For my two cents, I'd avoid the publisher based on those guidelines. I've always tried to write and submit work that matches house guidelines as closely as possible - it is a business, and you need to research your market first.

Yes, it's their right to set those guidelines and, if they're willing to take it on a rewrite, that's your choice. But plenty of big mainstream publishers will now cheerfully take GLBT material without batting an eye. If I find someone that won't, and I've had to dig for details to find that, I'm just going to pack my baby back up in its bindle and walk away.

That's your right as a writer.

M.E Ellis said...

Ummm, I've had the same thing but with my content about murders. I tend to tamp the horror down now because people may not want to read such nastiness.
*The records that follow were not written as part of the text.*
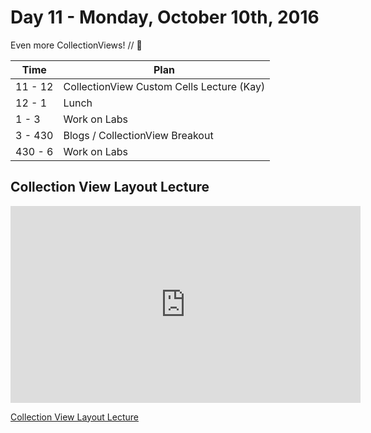 # Day 11 - Monday, October 10th, 2016

Even more CollectionViews! // :blue_heart:



Time        |   Plan   |
----------------|-------
11 - 12          | CollectionView Custom Cells Lecture (Kay)
12 - 1   | Lunch
1 - 3 | Work on Labs
3 - 430 | Blogs / CollectionView Breakout
430 - 6 | Work on Labs

## Collection View Layout Lecture

<iframe width="560" height="315" src="https://www.youtube.com/embed/JzJAqBANmeQ?rel=0&modestbranding=1" frameborder="0" allowfullscreen></iframe><p><a href="https://www.youtube.com/watch?v=JzJAqBANmeQ">Collection View Layout Lecture</a></p>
The thing is, I know people would, because I look for just those kinds of books. However, I realise that to get me started, I've had to hold back. One day I'll be able to write the major gruesome stuff.

But...as for your dilemma, this is your whole genre being changed. I'm still able to write horror, so it isn't a problem, but for you to change your genre like that? Umm, no, imo. It goes against what you believe in, what you write, for goodness sake. That's like someone asking me to change my horror into a romance.
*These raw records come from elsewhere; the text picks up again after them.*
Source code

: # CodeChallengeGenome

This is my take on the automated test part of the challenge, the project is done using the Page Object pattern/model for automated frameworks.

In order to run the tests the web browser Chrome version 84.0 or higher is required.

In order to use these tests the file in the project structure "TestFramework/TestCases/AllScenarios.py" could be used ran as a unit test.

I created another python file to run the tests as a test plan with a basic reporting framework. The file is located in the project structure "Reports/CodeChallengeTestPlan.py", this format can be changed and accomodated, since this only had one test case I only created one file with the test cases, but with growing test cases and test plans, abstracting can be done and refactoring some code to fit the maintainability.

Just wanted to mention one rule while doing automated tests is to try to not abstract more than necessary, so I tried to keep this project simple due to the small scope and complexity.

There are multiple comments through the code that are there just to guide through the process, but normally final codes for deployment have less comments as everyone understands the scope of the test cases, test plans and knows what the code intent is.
Excuse my French, but eff off!

:o)

Shade53 said...

Don't change a thing. I love your stories as they are and if you did change it - you would be so mad at yourself later. Don't do something you'll eventually regret doing just to make a sale. It isn't worth it in the long run.

If you're looking for markets - I probably have a few that would fit the story without asking you to do something you'll regret later. And I know you - you'd regret it! Think of it this way - if it was intented to be a bit of straight fic, wouldn't you have written it that way to start?

Jaime Samms said...

MJ, I didn't have to dig that deep. It's right there in the guidelines of the publishing company. All I had to do was find out who the publishing company was. They're right upfront about it, which is why I'm not all up in arms about them not wanting to publish it. I'm just questioning my own reluctance to meet their stipulation when I wouldn't be so reluctant if, say, they asked me to make the protagonist younger, or more attractive, or give him green hair, or if they asked me to make him the captain of a sailing ship rather than an space ship. (which really would change the genre). They just want me to make him straight. Or at least not mention that he isn't.

I suppose it's partly what Em says; I'd be changing the genre. Sort of. It's far more Sci-fi than GLBT. The romance is really a secondary plot in this one.

As always, Shade, you make it sound so simple and sane. Yes. If it was meant to be a straight fic, I would have written it that way. but I don't write that way, do I?